[[ Extracted information open ]]

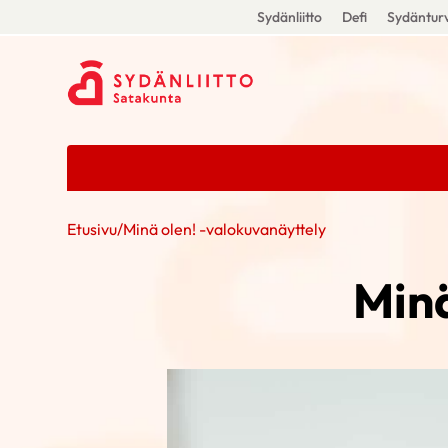
Sydänliitto
Defi
Sydänturv
Etusivu
/
Minä olen! -valokuvanäyttely
Minä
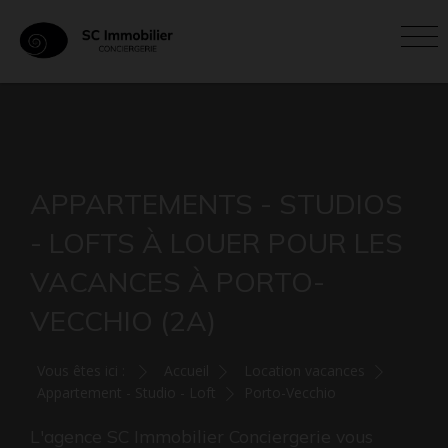
APPARTEMENTS - STUDIOS
- LOFTS À LOUER POUR LES
VACANCES À PORTO-
VECCHIO (2A)
Vous êtes ici :
Accueil
Location vacances
Appartement - Studio - Loft
Porto-Vecchio
L'agence SC Immobilier Conciergerie vous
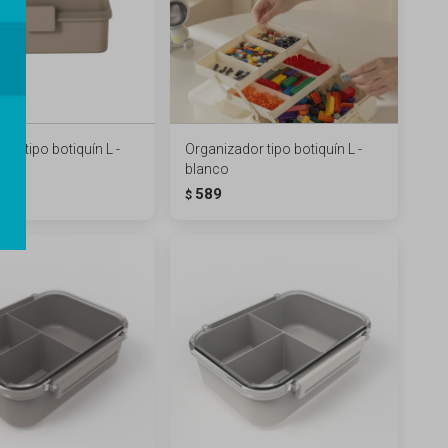
or tipo botiquín L -
Organizador tipo botiquín L -
blanco
589
$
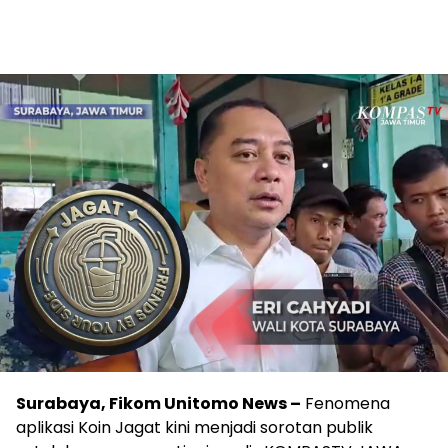
Surabaya, Fikom Unitomo News –
Fenomena
aplikasi Koin Jagat kini menjadi sorotan publik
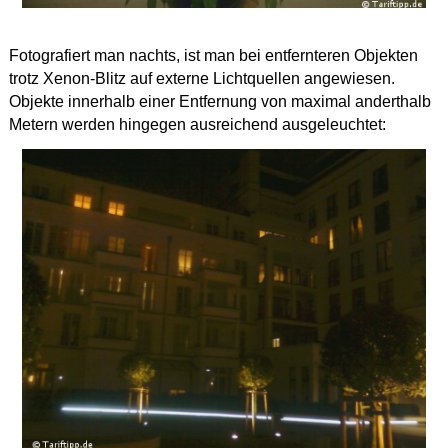
Fotografiert man nachts, ist man bei entfernteren Objekten
trotz Xenon-Blitz auf externe Lichtquellen angewiesen.
Objekte innerhalb einer Entfernung von maximal anderthalb
Metern werden hingegen ausreichend ausgeleuchtet:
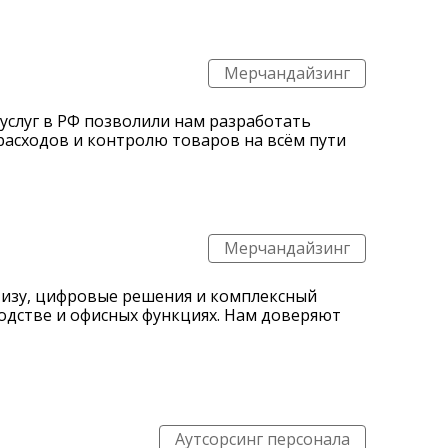
Мерчандайзинг
услуг в РФ позволили нам разработать
асходов и контролю товаров на всём пути
Мерчандайзинг
изу, цифровые решения и комплексный
водстве и офисных функциях. Нам доверяют
Аутсорсинг персонала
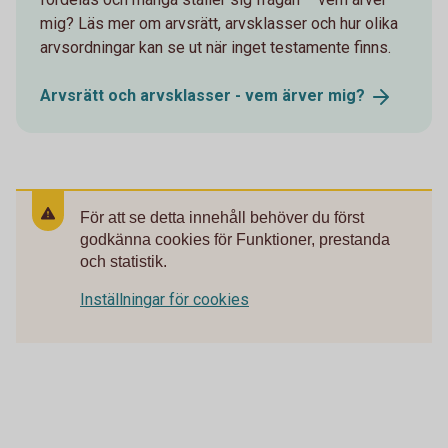
mig? Läs mer om arvsrätt, arvsklasser och hur olika
arvsordningar kan se ut när inget testamente finns.
Arvsrätt och arvsklasser - vem ärver
mig?
För att se detta innehåll behöver du först
godkänna cookies för Funktioner, prestanda
och statistik.
Inställningar för cookies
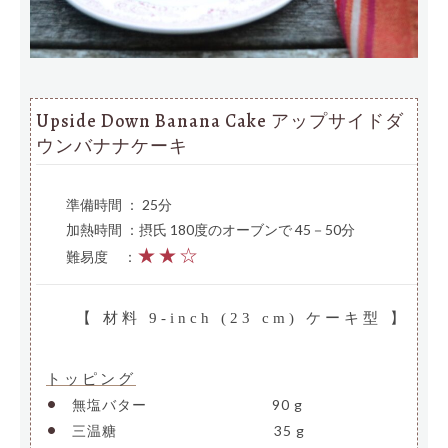
Upside Down Banana Cake アップサイドダ
ウンバナナケーキ
準備時間 ： 25分
加熱時間 ：摂氏 180度のオーブンで 45－50分
★★☆
難易度
—
：
【 材料 9-inch (23 cm) ケーキ型 】
トッピング
•
無塩バター
—————————
90 g
•
三温糖
———————————-
35 g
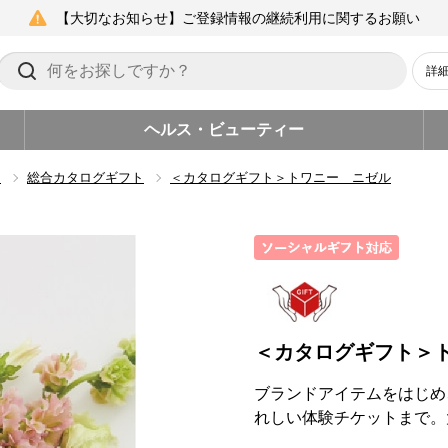
【大切なお知らせ】ご登録情報の継続利用に関するお願い
詳
ヘルス・ビューティー
ト
総合カタログギフト
＜カタログギフト＞トワニー ニゼル
＜カタログギフト＞
ブランドアイテムをはじめ
れしい体験チケットまで。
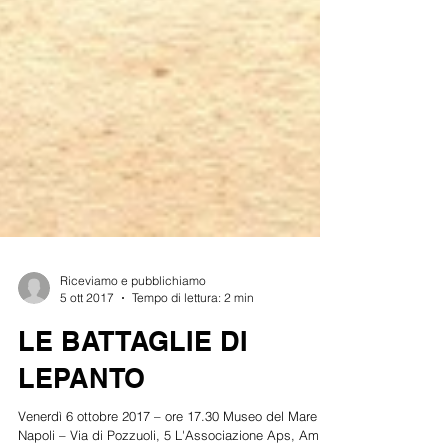
Riceviamo e pubblichiamo
5 ott 2017
Tempo di lettura: 2 min
LE BATTAGLIE DI
LEPANTO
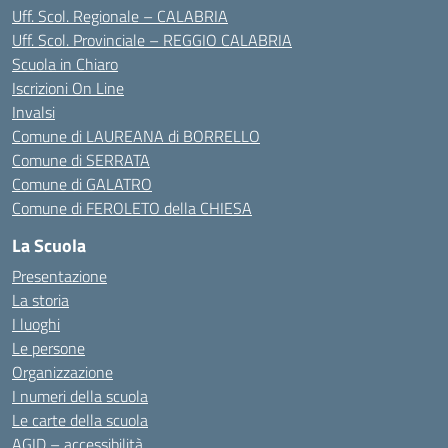
Uff. Scol. Regionale – CALABRIA
Uff. Scol. Provinciale – REGGIO CALABRIA
Scuola in Chiaro
Iscrizioni On Line
Invalsi
Comune di LAUREANA di BORRELLO
Comune di SERRATA
Comune di GALATRO
Comune di FEROLETO della CHIESA
La Scuola
Presentazione
La storia
I luoghi
Le persone
Organizzazione
I numeri della scuola
Le carte della scuola
AGID – accessibilità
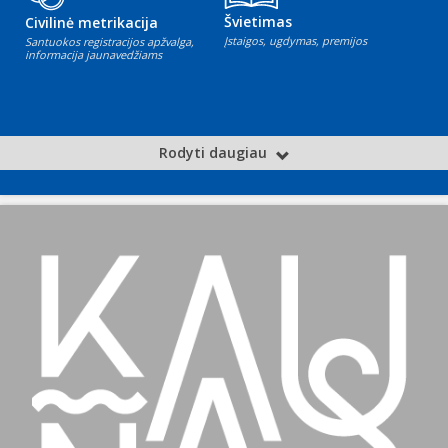
Švietimas
Civilinė metrikacija
Įstaigos, ugdymas, premijos
Santuokos registracijos apžvalga,
informacija jaunavedžiams
Rodyti daugiau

[[ Extracted information closed ]]

● Task brief:
Please repeat the lines of all the records above, substituting "LED-Blitz" for "Xenon-Blitz" and leaving everything else unchanged. Leave out the pictures.

● Solution:
Sydänliitto
Defi
Sydänturv
Etusivu
/
Minä olen! -valokuvanäyttely
Minä
APPARTEMENTS - STUDIOS
- LOFTS À LOUER POUR LES
VACANCES À PORTO-
VECCHIO (2A)
Vous êtes ici :
Accueil
Location vacances
Appartement - Studio - Loft
Porto-Vecchio
L'agence SC Immobilier Conciergerie vous
or tipo botiquín L -
Organizador tipo botiquín L -
blanco
589
$
Surabaya, Fikom Unitomo News –
Fenomena
aplikasi Koin Jagat kini menjadi sorotan publik
Fotografiert man nachts, ist man bei entfernteren Objekten
trotz LED-Blitz auf externe Lichtquellen angewiesen.
Objekte innerhalb einer Entfernung von maximal anderthalb
Metern werden hingegen ausreichend ausgeleuchtet:
Мерчандайзинг
услуг в РФ позволили нам разработать
асходов и контролю товаров на всём пути
Мерчандайзинг
изу, цифровые решения и комплексный
водстве и офисных функциях. Нам доверяют
Аутсорсинг персонала
mig? Läs mer om arvsrätt, arvsklasser och hur olika
arvsordningar kan se ut när inget testamente finns.
Arvsrätt och arvsklasser - vem ärver
mig?
För att se detta innehåll behöver du först
godkänna cookies för Funktioner, prestanda
och statistik.
Inställningar för cookies
Upside Down Banana Cake アップサイドダ
ウンバナナケーキ
準備時間 ： 25分
加熱時間 ：摂氏 180度のオーブンで 45－50分
★★☆
難易度
—
：
【 材料 9-inch (23 cm) ケーキ型 】
トッピング
•
無塩バター
—————————
90 g
•
三温糖
———————————-
35 g
【大切なお知らせ】ご登録情報の継続利用に関するお願い
詳
ヘルス・ビューティー
ト
総合カタログギフト
＜カタログギフト＞トワニー ニゼル
＜カタログギフト＞
ブランドアイテムをはじめ
れしい体験チケットまで。
Riceviamo e pubblichiamo
5 ott 2017
Tempo di lettura: 2 min
LE BATTAGLIE DI
LEPANTO
Uff. Scol. Regionale – CALABRIA
Uff. Scol. Provinciale – REGGIO CALABRIA
Scuola in Chiaro
Iscrizioni On Line
Invalsi
Comune di LAUREANA di BORRELLO
Comune di SERRATA
Comune di GALATRO
Comune di FEROLETO della CHIESA
La Scuola
Presentazione
La storia
I luoghi
Le persone
Organizzazione
I numeri della scuola
Le carte della scuola
AGID – accessibilità
Švietimas
Civilinė metrikacija
Įstaigos, ugdymas, premijos
Santuokos registracijos apžvalga,
informacija jaunavedžiams
Rodyti daugiau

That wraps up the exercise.